- [TASK TO COMPLETE]: Rewrite every line in the records below as a numbered list, leaving out any blank lines.

- [GIVEN RECORDS]:
--- Begin ---
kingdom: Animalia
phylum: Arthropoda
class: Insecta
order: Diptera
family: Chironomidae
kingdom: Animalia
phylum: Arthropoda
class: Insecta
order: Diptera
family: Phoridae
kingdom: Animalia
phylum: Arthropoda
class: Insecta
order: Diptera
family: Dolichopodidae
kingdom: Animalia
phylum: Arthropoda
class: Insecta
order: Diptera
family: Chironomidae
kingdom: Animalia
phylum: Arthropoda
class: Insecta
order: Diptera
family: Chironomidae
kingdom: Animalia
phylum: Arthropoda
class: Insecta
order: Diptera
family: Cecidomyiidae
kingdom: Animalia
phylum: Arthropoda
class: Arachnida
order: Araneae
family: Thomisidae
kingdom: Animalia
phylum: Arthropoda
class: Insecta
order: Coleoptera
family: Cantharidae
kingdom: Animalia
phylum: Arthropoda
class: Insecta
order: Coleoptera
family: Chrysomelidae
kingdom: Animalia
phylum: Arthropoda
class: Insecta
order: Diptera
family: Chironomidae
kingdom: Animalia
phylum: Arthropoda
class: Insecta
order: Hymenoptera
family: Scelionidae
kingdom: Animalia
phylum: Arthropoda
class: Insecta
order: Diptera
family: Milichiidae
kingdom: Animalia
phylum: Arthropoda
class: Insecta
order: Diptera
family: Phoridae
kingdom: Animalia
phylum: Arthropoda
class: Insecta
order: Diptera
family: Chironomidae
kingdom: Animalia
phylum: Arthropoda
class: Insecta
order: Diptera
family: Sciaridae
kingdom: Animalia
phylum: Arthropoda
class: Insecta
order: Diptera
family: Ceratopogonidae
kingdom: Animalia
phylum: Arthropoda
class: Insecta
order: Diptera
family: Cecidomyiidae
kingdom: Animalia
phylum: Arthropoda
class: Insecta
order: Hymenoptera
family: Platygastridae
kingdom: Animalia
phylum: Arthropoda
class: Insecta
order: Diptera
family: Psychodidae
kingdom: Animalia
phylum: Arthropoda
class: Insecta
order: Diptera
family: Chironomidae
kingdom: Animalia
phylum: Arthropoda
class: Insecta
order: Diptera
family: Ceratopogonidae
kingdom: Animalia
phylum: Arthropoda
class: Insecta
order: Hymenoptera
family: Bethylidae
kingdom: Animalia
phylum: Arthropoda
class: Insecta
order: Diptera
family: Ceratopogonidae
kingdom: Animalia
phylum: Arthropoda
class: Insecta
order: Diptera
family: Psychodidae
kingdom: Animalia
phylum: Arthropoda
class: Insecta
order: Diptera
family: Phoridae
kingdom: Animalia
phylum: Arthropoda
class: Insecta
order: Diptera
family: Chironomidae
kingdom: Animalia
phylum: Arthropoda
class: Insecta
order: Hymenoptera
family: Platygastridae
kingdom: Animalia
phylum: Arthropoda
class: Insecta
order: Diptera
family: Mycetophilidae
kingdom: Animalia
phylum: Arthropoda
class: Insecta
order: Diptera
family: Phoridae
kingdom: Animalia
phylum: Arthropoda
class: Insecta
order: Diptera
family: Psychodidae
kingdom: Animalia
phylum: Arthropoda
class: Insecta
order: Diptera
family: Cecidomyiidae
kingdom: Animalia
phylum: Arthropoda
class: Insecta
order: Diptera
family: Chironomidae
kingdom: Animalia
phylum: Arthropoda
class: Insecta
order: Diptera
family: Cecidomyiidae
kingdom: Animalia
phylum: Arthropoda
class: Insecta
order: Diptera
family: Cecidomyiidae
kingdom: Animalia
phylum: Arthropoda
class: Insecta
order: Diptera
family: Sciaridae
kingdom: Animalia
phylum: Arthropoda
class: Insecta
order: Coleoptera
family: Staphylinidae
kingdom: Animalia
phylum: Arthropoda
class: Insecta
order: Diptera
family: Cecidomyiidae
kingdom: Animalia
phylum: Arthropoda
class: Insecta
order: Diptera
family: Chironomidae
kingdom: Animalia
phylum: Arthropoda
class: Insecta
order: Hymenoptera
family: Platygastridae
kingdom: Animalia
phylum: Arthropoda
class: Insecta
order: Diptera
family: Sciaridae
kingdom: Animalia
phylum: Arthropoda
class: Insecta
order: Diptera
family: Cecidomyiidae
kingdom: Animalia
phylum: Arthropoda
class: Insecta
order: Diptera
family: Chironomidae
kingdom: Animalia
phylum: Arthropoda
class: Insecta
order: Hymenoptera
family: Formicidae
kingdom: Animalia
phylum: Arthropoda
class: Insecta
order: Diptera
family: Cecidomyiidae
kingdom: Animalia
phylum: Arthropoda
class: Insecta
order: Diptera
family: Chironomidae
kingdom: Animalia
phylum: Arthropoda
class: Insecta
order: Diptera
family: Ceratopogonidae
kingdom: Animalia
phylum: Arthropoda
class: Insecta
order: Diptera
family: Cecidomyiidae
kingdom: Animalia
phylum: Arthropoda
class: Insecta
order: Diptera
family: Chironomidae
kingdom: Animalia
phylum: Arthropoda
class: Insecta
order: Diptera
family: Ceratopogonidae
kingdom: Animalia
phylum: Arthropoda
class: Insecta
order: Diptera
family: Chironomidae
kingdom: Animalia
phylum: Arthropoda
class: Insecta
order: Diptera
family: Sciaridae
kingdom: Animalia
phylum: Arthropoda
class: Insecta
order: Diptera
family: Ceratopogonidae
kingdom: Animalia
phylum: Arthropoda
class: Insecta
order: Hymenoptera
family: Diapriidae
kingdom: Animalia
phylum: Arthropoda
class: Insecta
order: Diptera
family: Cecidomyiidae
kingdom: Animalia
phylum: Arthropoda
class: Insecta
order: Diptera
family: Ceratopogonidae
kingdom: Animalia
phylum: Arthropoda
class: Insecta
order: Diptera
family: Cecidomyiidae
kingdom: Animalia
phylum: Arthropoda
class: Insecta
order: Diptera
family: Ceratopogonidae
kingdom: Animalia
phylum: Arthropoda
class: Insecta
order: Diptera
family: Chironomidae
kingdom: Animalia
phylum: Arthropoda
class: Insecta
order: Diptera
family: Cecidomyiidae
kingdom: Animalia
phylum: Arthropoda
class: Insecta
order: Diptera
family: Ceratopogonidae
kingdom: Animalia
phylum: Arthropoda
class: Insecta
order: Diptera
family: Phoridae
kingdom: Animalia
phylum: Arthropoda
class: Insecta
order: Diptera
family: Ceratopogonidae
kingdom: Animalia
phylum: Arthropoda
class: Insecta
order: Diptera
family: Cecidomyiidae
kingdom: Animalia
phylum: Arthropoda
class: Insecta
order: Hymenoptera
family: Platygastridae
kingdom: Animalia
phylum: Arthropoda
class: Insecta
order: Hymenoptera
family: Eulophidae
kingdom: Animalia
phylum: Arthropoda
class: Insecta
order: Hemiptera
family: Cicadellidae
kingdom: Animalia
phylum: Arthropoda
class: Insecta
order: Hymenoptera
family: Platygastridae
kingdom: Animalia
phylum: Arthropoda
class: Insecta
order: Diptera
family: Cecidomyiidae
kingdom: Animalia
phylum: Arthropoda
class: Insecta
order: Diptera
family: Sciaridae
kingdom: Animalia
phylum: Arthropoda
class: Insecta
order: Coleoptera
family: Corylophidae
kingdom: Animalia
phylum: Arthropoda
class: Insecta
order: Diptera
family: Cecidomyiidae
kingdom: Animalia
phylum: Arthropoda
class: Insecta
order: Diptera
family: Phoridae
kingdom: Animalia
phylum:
--- End ---
- [EXERCISE SOLUTION]:
1. kingdom: Animalia
2. phylum: Arthropoda
3. class: Insecta
4. order: Diptera
5. family: Chironomidae
6. kingdom: Animalia
7. phylum: Arthropoda
8. class: Insecta
9. order: Diptera
10. family: Phoridae
11. kingdom: Animalia
12. phylum: Arthropoda
13. class: Insecta
14. order: Diptera
15. family: Dolichopodidae
16. kingdom: Animalia
17. phylum: Arthropoda
18. class: Insecta
19. order: Diptera
20. family: Chironomidae
21. kingdom: Animalia
22. phylum: Arthropoda
23. class: Insecta
24. order: Diptera
25. family: Chironomidae
26. kingdom: Animalia
27. phylum: Arthropoda
28. class: Insecta
29. order: Diptera
30. family: Cecidomyiidae
31. kingdom: Animalia
32. phylum: Arthropoda
33. class: Arachnida
34. order: Araneae
35. family: Thomisidae
36. kingdom: Animalia
37. phylum: Arthropoda
38. class: Insecta
39. order: Coleoptera
40. family: Cantharidae
41. kingdom: Animalia
42. phylum: Arthropoda
43. class: Insecta
44. order: Coleoptera
45. family: Chrysomelidae
46. kingdom: Animalia
47. phylum: Arthropoda
48. class: Insecta
49. order: Diptera
50. family: Chironomidae
51. kingdom: Animalia
52. phylum: Arthropoda
53. class: Insecta
54. order: Hymenoptera
55. family: Scelionidae
56. kingdom: Animalia
57. phylum: Arthropoda
58. class: Insecta
59. order: Diptera
60. family: Milichiidae
61. kingdom: Animalia
62. phylum: Arthropoda
63. class: Insecta
64. order: Diptera
65. family: Phoridae
66. kingdom: Animalia
67. phylum: Arthropoda
68. class: Insecta
69. order: Diptera
70. family: Chironomidae
71. kingdom: Animalia
72. phylum: Arthropoda
73. class: Insecta
74. order: Diptera
75. family: Sciaridae
76. kingdom: Animalia
77. phylum: Arthropoda
78. class: Insecta
79. order: Diptera
80. family: Ceratopogonidae
81. kingdom: Animalia
82. phylum: Arthropoda
83. class: Insecta
84. order: Diptera
85. family: Cecidomyiidae
86. kingdom: Animalia
87. phylum: Arthropoda
88. class: Insecta
89. order: Hymenoptera
90. family: Platygastridae
91. kingdom: Animalia
92. phylum: Arthropoda
93. class: Insecta
94. order: Diptera
95. family: Psychodidae
96. kingdom: Animalia
97. phylum: Arthropoda
98. class: Insecta
99. order: Diptera
100. family: Chironomidae
101. kingdom: Animalia
102. phylum: Arthropoda
103. class: Insecta
104. order: Diptera
105. family: Ceratopogonidae
106. kingdom: Animalia
107. phylum: Arthropoda
108. class: Insecta
109. order: Hymenoptera
110. family: Bethylidae
111. kingdom: Animalia
112. phylum: Arthropoda
113. class: Insecta
114. order: Diptera
115. family: Ceratopogonidae
116. kingdom: Animalia
117. phylum: Arthropoda
118. class: Insecta
119. order: Diptera
120. family: Psychodidae
121. kingdom: Animalia
122. phylum: Arthropoda
123. class: Insecta
124. order: Diptera
125. family: Phoridae
126. kingdom: Animalia
127. phylum: Arthropoda
128. class: Insecta
129. order: Diptera
130. family: Chironomidae
131. kingdom: Animalia
132. phylum: Arthropoda
133. class: Insecta
134. order: Hymenoptera
135. family: Platygastridae
136. kingdom: Animalia
137. phylum: Arthropoda
138. class: Insecta
139. order: Diptera
140. family: Mycetophilidae
141. kingdom: Animalia
142. phylum: Arthropoda
143. class: Insecta
144. order: Diptera
145. family: Phoridae
146. kingdom: Animalia
147. phylum: Arthropoda
148. class: Insecta
149. order: Diptera
150. family: Psychodidae
151. kingdom: Animalia
152. phylum: Arthropoda
153. class: Insecta
154. order: Diptera
155. family: Cecidomyiidae
156. kingdom: Animalia
157. phylum: Arthropoda
158. class: Insecta
159. order: Diptera
160. family: Chironomidae
161. kingdom: Animalia
162. phylum: Arthropoda
163. class: Insecta
164. order: Diptera
165. family: Cecidomyiidae
166. kingdom: Animalia
167. phylum: Arthropoda
168. class: Insecta
169. order: Diptera
170. family: Cecidomyiidae
171. kingdom: Animalia
172. phylum: Arthropoda
173. class: Insecta
174. order: Diptera
175. family: Sciaridae
176. kingdom: Animalia
177. phylum: Arthropoda
178. class: Insecta
179. order: Coleoptera
180. family: Staphylinidae
181. kingdom: Animalia
182. phylum: Arthropoda
183. class: Insecta
184. order: Diptera
185. family: Cecidomyiidae
186. kingdom: Animalia
187. phylum: Arthropoda
188. class: Insecta
189. order: Diptera
190. family: Chironomidae
191. kingdom: Animalia
192. phylum: Arthropoda
193. class: Insecta
194. order: Hymenoptera
195. family: Platygastridae
196. kingdom: Animalia
197. phylum: Arthropoda
198. class: Insecta
199. order: Diptera
200. family: Sciaridae
201. kingdom: Animalia
202. phylum: Arthropoda
203. class: Insecta
204. order: Diptera
205. family: Cecidomyiidae
206. kingdom: Animalia
207. phylum: Arthropoda
208. class: Insecta
209. order: Diptera
210. family: Chironomidae
211. kingdom: Animalia
212. phylum: Arthropoda
213. class: Insecta
214. order: Hymenoptera
215. family: Formicidae
216. kingdom: Animalia
217. phylum: Arthropoda
218. class: Insecta
219. order: Diptera
220. family: Cecidomyiidae
221. kingdom: Animalia
222. phylum: Arthropoda
223. class: Insecta
224. order: Diptera
225. family: Chironomidae
226. kingdom: Animalia
227. phylum: Arthropoda
228. class: Insecta
229. order: Diptera
230. family: Ceratopogonidae
231. kingdom: Animalia
232. phylum: Arthropoda
233. class: Insecta
234. order: Diptera
235. family: Cecidomyiidae
236. kingdom: Animalia
237. phylum: Arthropoda
238. class: Insecta
239. order: Diptera
240. family: Chironomidae
241. kingdom: Animalia
242. phylum: Arthropoda
243. class: Insecta
244. order: Diptera
245. family: Ceratopogonidae
246. kingdom: Animalia
247. phylum: Arthropoda
248. class: Insecta
249. order: Diptera
250. family: Chironomidae
251. kingdom: Animalia
252. phylum: Arthropoda
253. class: Insecta
254. order: Diptera
255. family: Sciaridae
256. kingdom: Animalia
257. phylum: Arthropoda
258. class: Insecta
259. order: Diptera
260. family: Ceratopogonidae
261. kingdom: Animalia
262. phylum: Arthropoda
263. class: Insecta
264. order: Hymenoptera
265. family: Diapriidae
266. kingdom: Animalia
267. phylum: Arthropoda
268. class: Insecta
269. order: Diptera
270. family: Cecidomyiidae
271. kingdom: Animalia
272. phylum: Arthropoda
273. class: Insecta
274. order: Diptera
275. family: Ceratopogonidae
276. kingdom: Animalia
277. phylum: Arthropoda
278. class: Insecta
279. order: Diptera
280. family: Cecidomyiidae
281. kingdom: Animalia
282. phylum: Arthropoda
283. class: Insecta
284. order: Diptera
285. family: Ceratopogonidae
286. kingdom: Animalia
287. phylum: Arthropoda
288. class: Insecta
289. order: Diptera
290. family: Chironomidae
291. kingdom: Animalia
292. phylum: Arthropoda
293. class: Insecta
294. order: Diptera
295. family: Cecidomyiidae
296. kingdom: Animalia
297. phylum: Arthropoda
298. class: Insecta
299. order: Diptera
300. family: Ceratopogonidae
301. kingdom: Animalia
302. phylum: Arthropoda
303. class: Insecta
304. order: Diptera
305. family: Phoridae
306. kingdom: Animalia
307. phylum: Arthropoda
308. class: Insecta
309. order: Diptera
310. family: Ceratopogonidae
311. kingdom: Animalia
312. phylum: Arthropoda
313. class: Insecta
314. order: Diptera
315. family: Cecidomyiidae
316. kingdom: Animalia
317. phylum: Arthropoda
318. class: Insecta
319. order: Hymenoptera
320. family: Platygastridae
321. kingdom: Animalia
322. phylum: Arthropoda
323. class: Insecta
324. order: Hymenoptera
325. family: Eulophidae
326. kingdom: Animalia
327. phylum: Arthropoda
328. class: Insecta
329. order: Hemiptera
330. family: Cicadellidae
331. kingdom: Animalia
332. phylum: Arthropoda
333. class: Insecta
334. order: Hymenoptera
335. family: Platygastridae
336. kingdom: Animalia
337. phylum: Arthropoda
338. class: Insecta
339. order: Diptera
340. family: Cecidomyiidae
341. kingdom: Animalia
342. phylum: Arthropoda
343. class: Insecta
344. order: Diptera
345. family: Sciaridae
346. kingdom: Animalia
347. phylum: Arthropoda
348. class: Insecta
349. order: Coleoptera
350. family: Corylophidae
351. kingdom: Animalia
352. phylum: Arthropoda
353. class: Insecta
354. order: Diptera
355. family: Cecidomyiidae
356. kingdom: Animalia
357. phylum: Arthropoda
358. class: Insecta
359. order: Diptera
360. family: Phoridae
361. kingdom: Animalia
362. phylum:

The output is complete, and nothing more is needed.